Atheists and ordained OK AFA's religious tolerance plan

November 16, 2010

A panel of experts including an atheist and a Baptist has signed off on a new plan to teach religious tolerance at the Air Force Academy.

The academy says the two-day Religious Respect Conference wasn’t aimed at silencing critics or reacting to a recently-released survey of airmen there that shows a jump in religious tolerance woes. Instead, they say, it’s part of a program that will teach cadets to embrace religious freedom.

“The key here is to instill training,” said Col. Robert Bruno, the academy’s top chaplain.

The plan includes teaching cadets about First Amendment rights and the right of their classmates to be left alone when religious topics come up. It was unveiled during the conference to 20 religious and religious-freedom organizations.

The Rev.
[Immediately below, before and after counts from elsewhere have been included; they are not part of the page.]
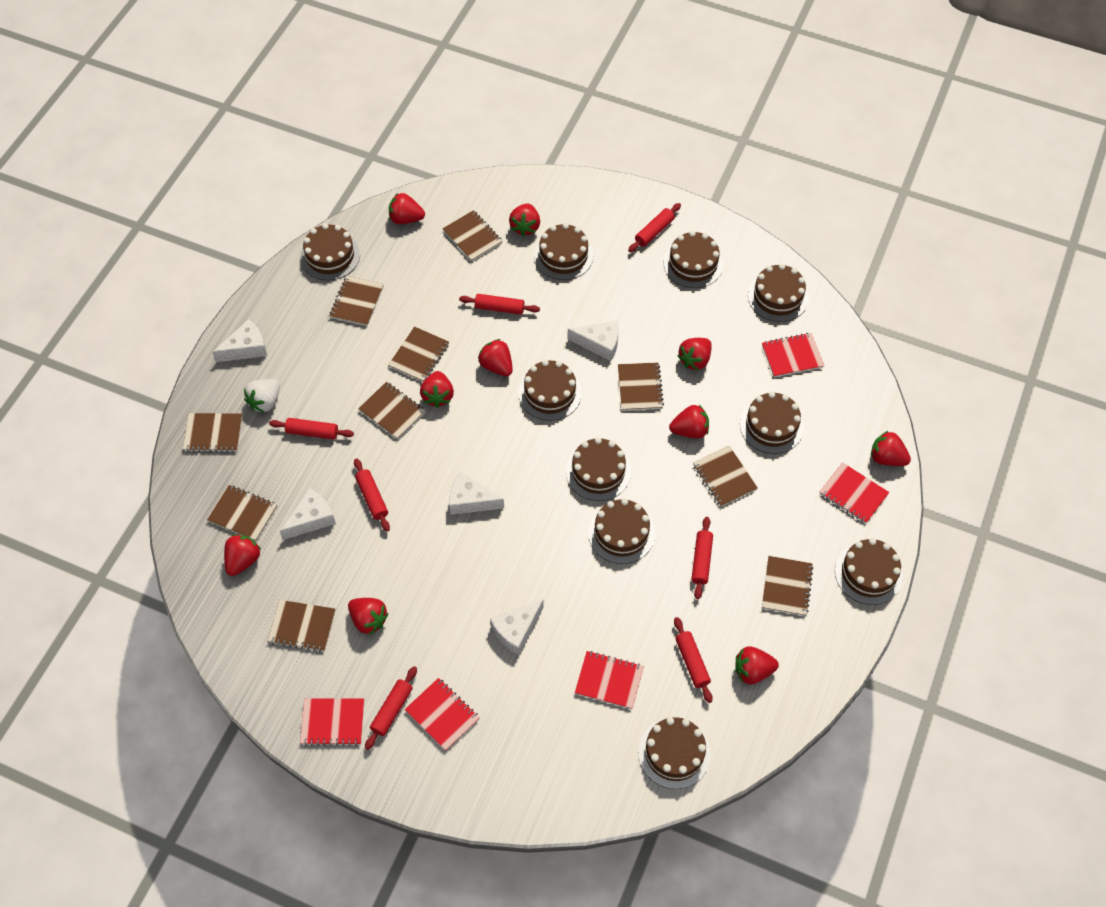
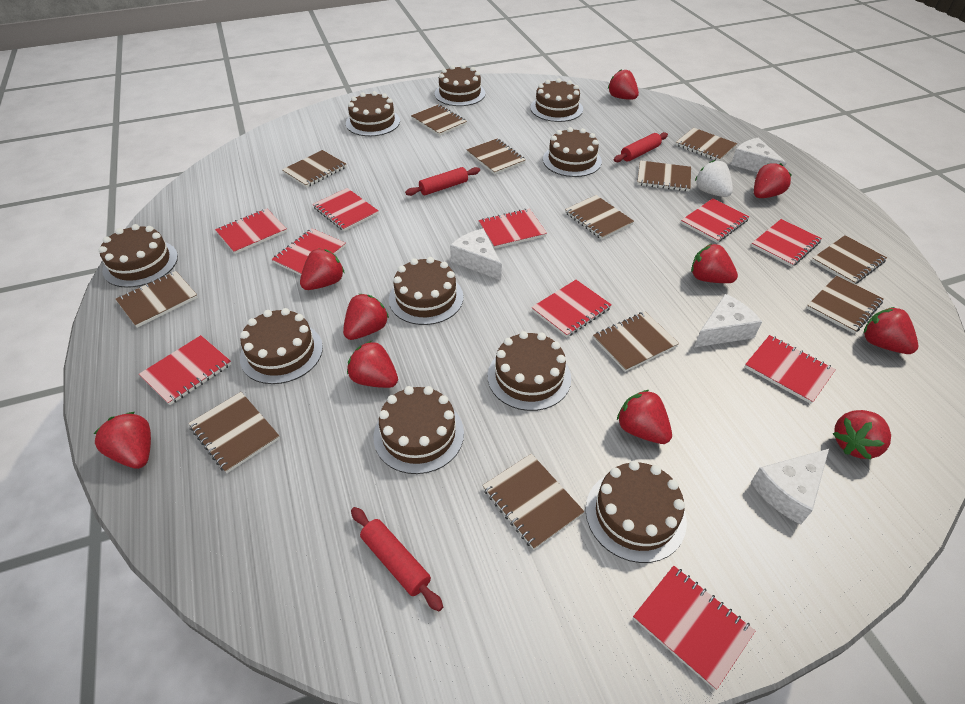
brown notebook: 10 -> 12
red notebook: 5 -> 10
red rolling pin: 7 -> 3
white cheese: 5 -> 4

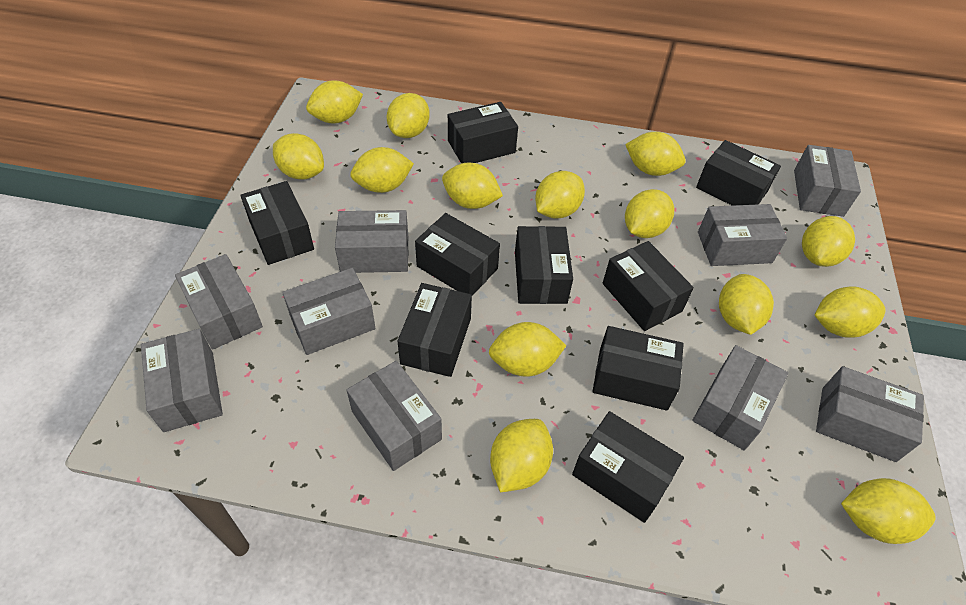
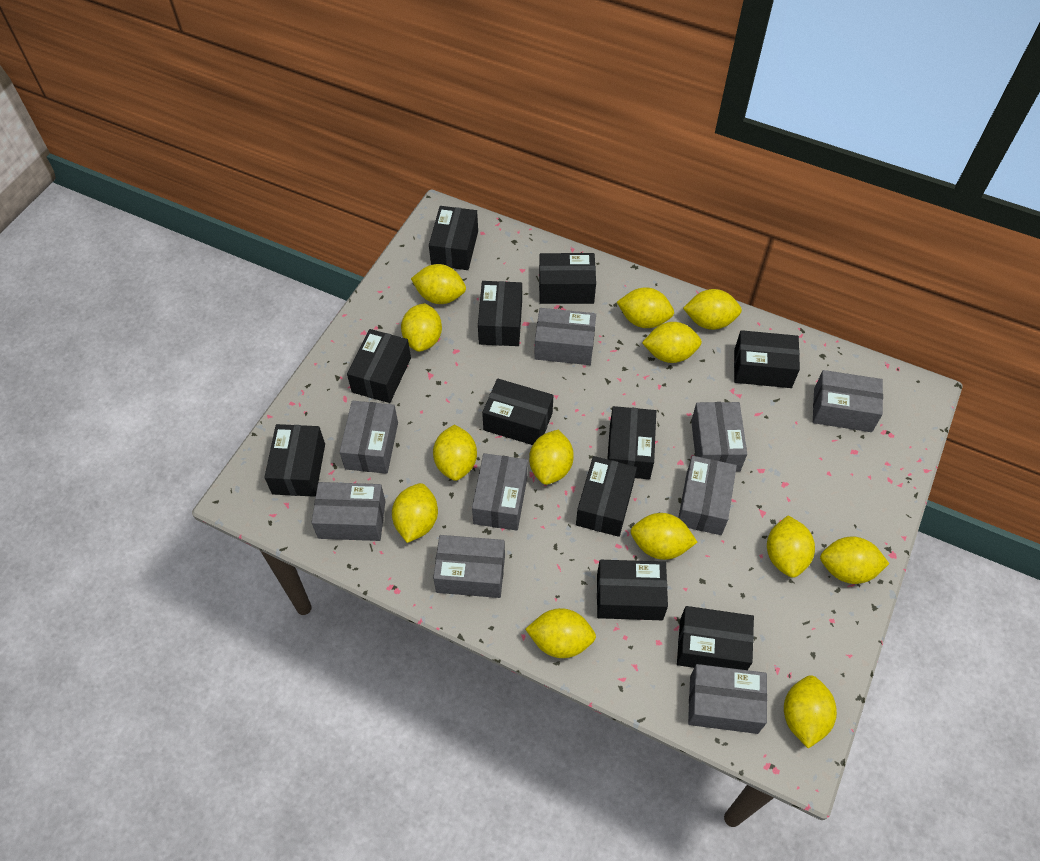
black box: 9 -> 11
yellow lemon: 14 -> 13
C. Welton Gaddy of the national Interfaith Alliance, said while he’s previously criticized prosyletizing at the academy, the new plan will help the academy move on from years of religious tolerance concerns.

The academy’s recent climate survey found that nearly half of non-Christian cadets think their classmates have a “low-tolerance” for non-believers.

Religious climate concerns first arose in 2004 with claims that Christian evangelism created a toxic climate on campus. That led to a revamp of how the academy’s more than 4,000 cadets are trained to deal with religious issues.

The newest curriculum, built in consultation with cadets, is designed to teach religious freedom while assuring non-believers don’t face unwanted proselytizing or discrimination.

“Everybody’s freedom will be increased in the end,” said Jason Torpy, president of the Military Association of Atheists and Freethinkers.

The academy’s top critic on religious issues, Military Religious Freedom Foundation head Mikey Weinstein, wasn’t invited to the conference and he’s not buying the academy’s pledge to improve the climate.

He says he represents scores of cadets and airmen at the academy who face religious discrimination.

“The people who are suffering were not allowed to have a voice,” he said.